Australia — MORE than 200,000 homes and properties across Victoria will be exempted from red tape and extra building costs after a review of their bushfire risk.
The properties have been removed from maps of bushfire-prone areas that were drawn up in the wake of the Black Saturday fires.
But almost 120,000 properties that are considered susceptible to ember attack will be subject to the bushfire regulations for the first time.
Planning Minister Matthew Guy said the mapping review came after consultation and included input from the CFA, MFB and government departments.
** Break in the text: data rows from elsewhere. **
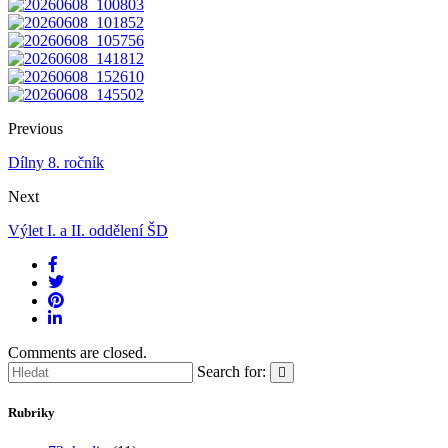
Previous
Dílny 8. ročník
Next
Výlet I. a II. oddělení ŠD
Comments are closed.
Search for:
Rubriky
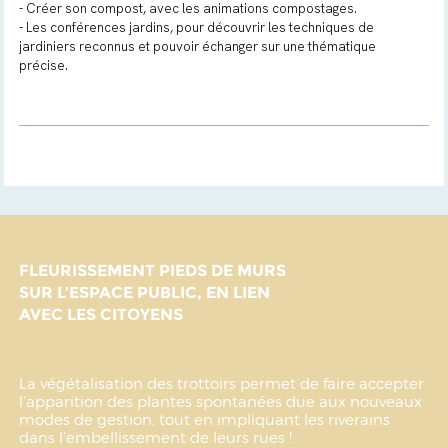
- Créer son compost, avec les animations compostages.
- Les conférences jardins, pour découvrir les techniques de
jardiniers reconnus et pouvoir échanger sur une thématique
précise.
FLEURISSEMENT PIEDS DE MURS
SUR L’ESPACE PUBLIC, EN LIEN
AVEC LES CITOYENS
La végétalisation des trottoirs permet de faire accepter
l’apparition des plantes spontanées due aux nouveaux
modes de gestion, tout en impliquant les riverains
dans l’embellissement de leurs rues !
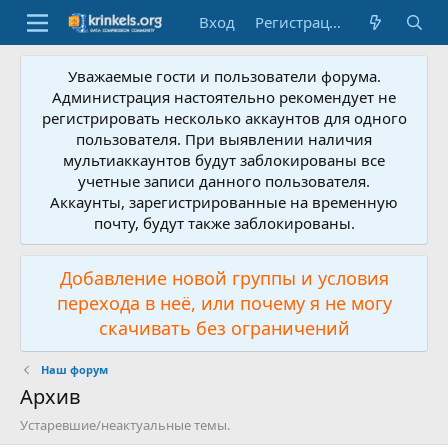
Вход
Регистрация
Уважаемые гости и пользователи форума.
Администрация настоятельно рекомендует не
регистрировать несколько аккаунтов для одного
пользователя. При выявлении наличия
мультиаккаунтов будут заблокированы все
учетные записи данного пользователя.
Аккаунты, зарегистрированные на временную
почту, будут также заблокированы.
Добавление новой группы и условия
перехода в неё, или почему я не могу
скачивать без ограничений
Наш форум
Архив
Устаревшие/неактуальные темы.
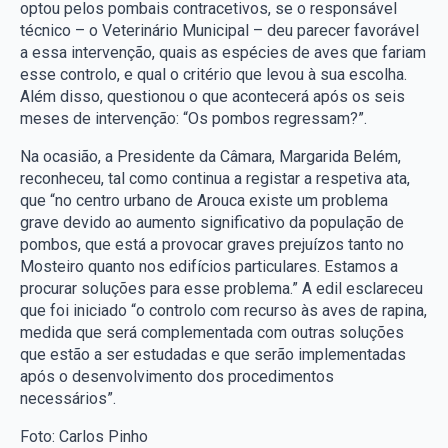
optou pelos pombais contracetivos, se o responsável
técnico – o Veterinário Municipal – deu parecer favorável
a essa intervenção, quais as espécies de aves que fariam
esse controlo, e qual o critério que levou à sua escolha.
Além disso, questionou o que acontecerá após os seis
meses de intervenção: “Os pombos regressam?”.
Na ocasião, a Presidente da Câmara, Margarida Belém,
reconheceu, tal como continua a registar a respetiva ata,
que “no centro urbano de Arouca existe um problema
grave devido ao aumento significativo da população de
pombos, que está a provocar graves prejuízos tanto no
Mosteiro quanto nos edifícios particulares. Estamos a
procurar soluções para esse problema.” A edil esclareceu
que foi iniciado “o controlo com recurso às aves de rapina,
medida que será complementada com outras soluções
que estão a ser estudadas e que serão implementadas
após o desenvolvimento dos procedimentos
necessários”.
Foto: Carlos Pinho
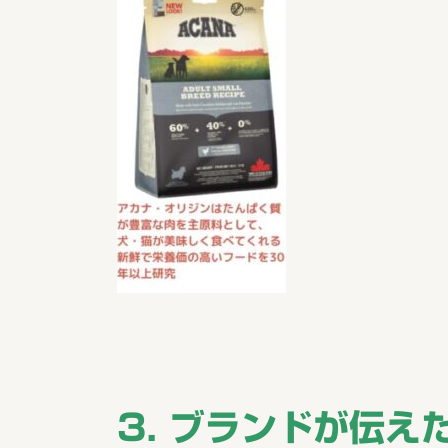
3. ブランドが伝え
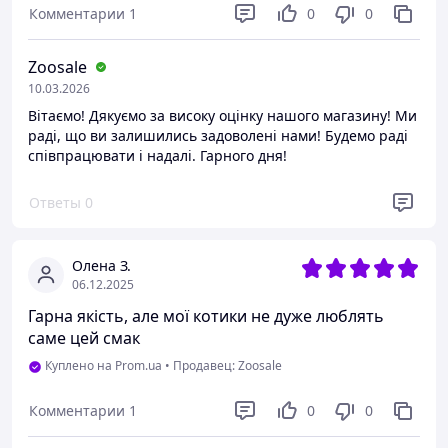
Комментарии
1
0
0
Zoosale
10.03.2026
Вітаємо! Дякуємо за високу оцінку нашого магазину! Ми
раді, що ви залишились задоволені нами! Будемо раді
співпрацювати і надалі. Гарного дня!
Ответы
0
Олена З.
06.12.2025
Гарна якість, але мої котики не дуже люблять
саме цей смак
Куплено на Prom.ua
•
Продавец: Zoosale
Комментарии
1
0
0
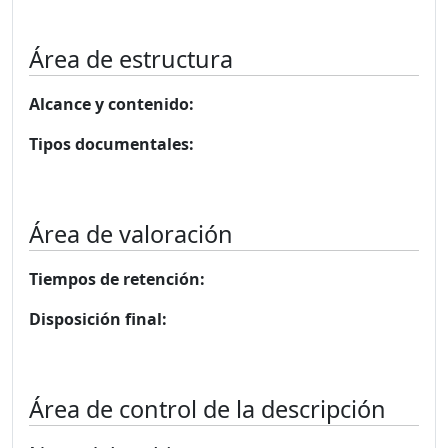
Área de estructura
Alcance y contenido:
Tipos documentales:
Área de valoración
Tiempos de retención:
Disposición final:
Área de control de la descripción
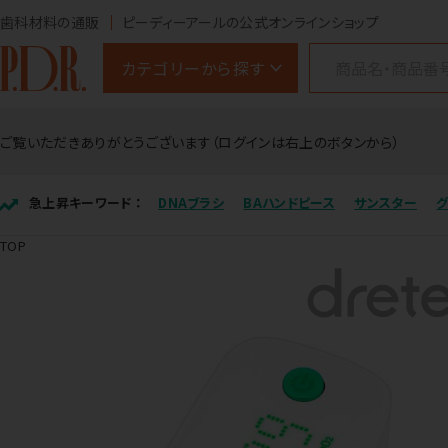
歯科材料の通販
ピーディーアールの公式オンラインショップ
カテゴリーから探す
ご覧いただきありがとうございます（ログインは右上のボタンから）
急上昇キーワード ：
DNAブラシ
BAハンドピース
サンスター
TOP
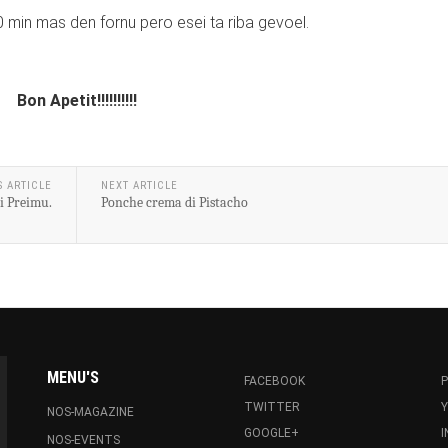
10 min mas den fornu pero esei ta riba gevoel.
Bon Apetit!!!!!!!!!!
S ARTICLE
NEXT ARTICLE
di Preimu.
Ponche crema di Pistacho
MENU'S
FACEBOOK
P
TWITTER
NOS-MAGAZINE
GOOGLE+
NOS-EVENTS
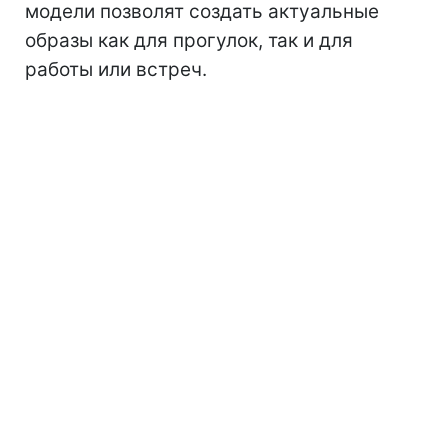
модели позволят создать актуальные
образы как для прогулок, так и для
работы или встреч.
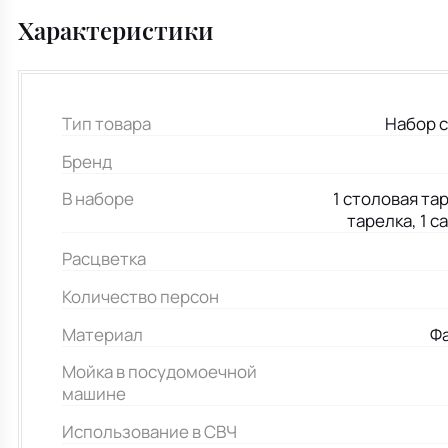
Характеристики
Тип товара
Набор 
Бренд
В наборе
1 столовая тар
тарелка, 1 с
Расцветка
Количество персон
Материал
Ф
Мойка в посудомоечной
машине
Использование в СВЧ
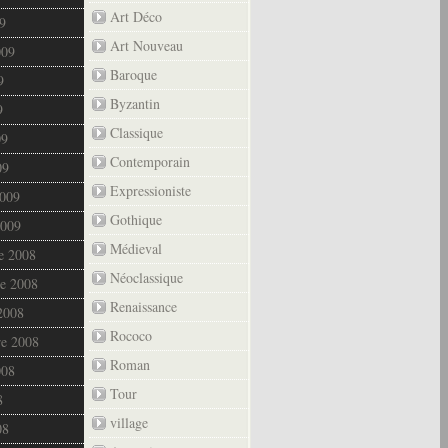
Art Déco
9
Art Nouveau
009
Baroque
9
Byzantin
9
Classique
09
Contemporain
09
Expressioniste
2009
Gothique
2009
Médieval
e 2008
Néoclassique
e 2008
Renaissance
2008
Rococo
re 2008
Roman
008
Tour
8
village
08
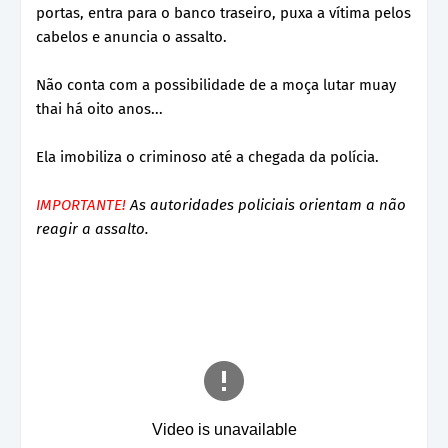
portas, entra para o banco traseiro, puxa a vítima pelos
cabelos e anuncia o assalto.
Não conta com a possibilidade de a moça lutar muay
thai há oito anos...
Ela imobiliza o criminoso até a chegada da polícia.
IMPORTANTE!
As autoridades policiais orientam a não
reagir a assalto.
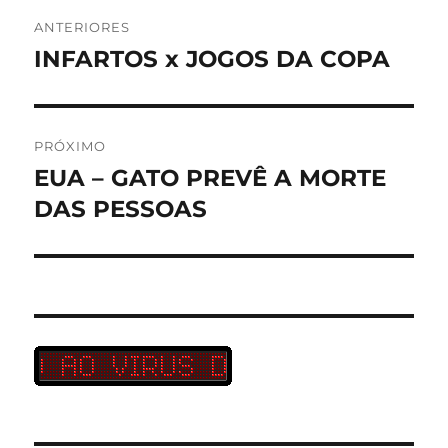
Navegação
ANTERIORES
de
INFARTOS x JOGOS DA COPA
Post
anterior:
Post
PRÓXIMO
EUA – GATO PREVÊ A MORTE
Próximo
post:
DAS PESSOAS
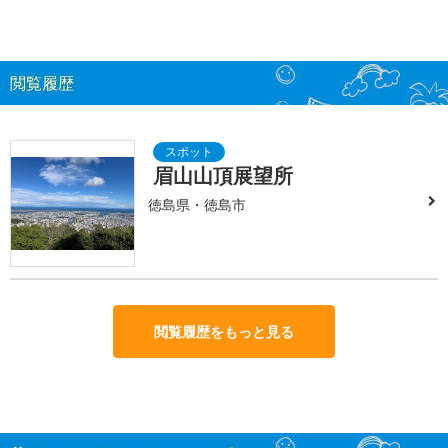
閲覧履歴
眉山山頂展望所
徳島県・徳島市
閲覧履歴をもっと見る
“As towns grow, as our state evolves there will always be revisions of bushfire maps and there will always be bushfire planning regulation assessments,” he said.
Mr Guy said properties removed from maps of fire-prone areas would save about $3000 in home building costs and $200 on a bushfire attack-level assessment.
“It is important to make sure bushfire planning areas are accurate, up to date and reflect conditions on the ground,” he said.
The review has resulted in a net reduction of about 117,000 properties subjected to bushfire regulations.
This includes 11,700 in Frankston, 13,198 in Geelong, 9858 in Kingston, 6838 in Nillumbik, 10,755 in Ballarat and 7356 in Mildura.
Statewide mapping of fire-prone areas was undertaken following a recommendation of the 2009 Bushfires Royal Commission.
Urban Development Institute of Australia state executive director Tony De Domenico said his organisation had been lobbying for common-sense changes to ensure that those not at risk were removed from the maps.
But in a related issue, a stand-off between a council and other parties continues over the issuing of building permits for the Botanic Ridge estate in Cranbourne South.
Casey Council is yet to issue permits and is at loggerheads with the Government and developers over the monitoring of bushfire regulations for proposed new housing.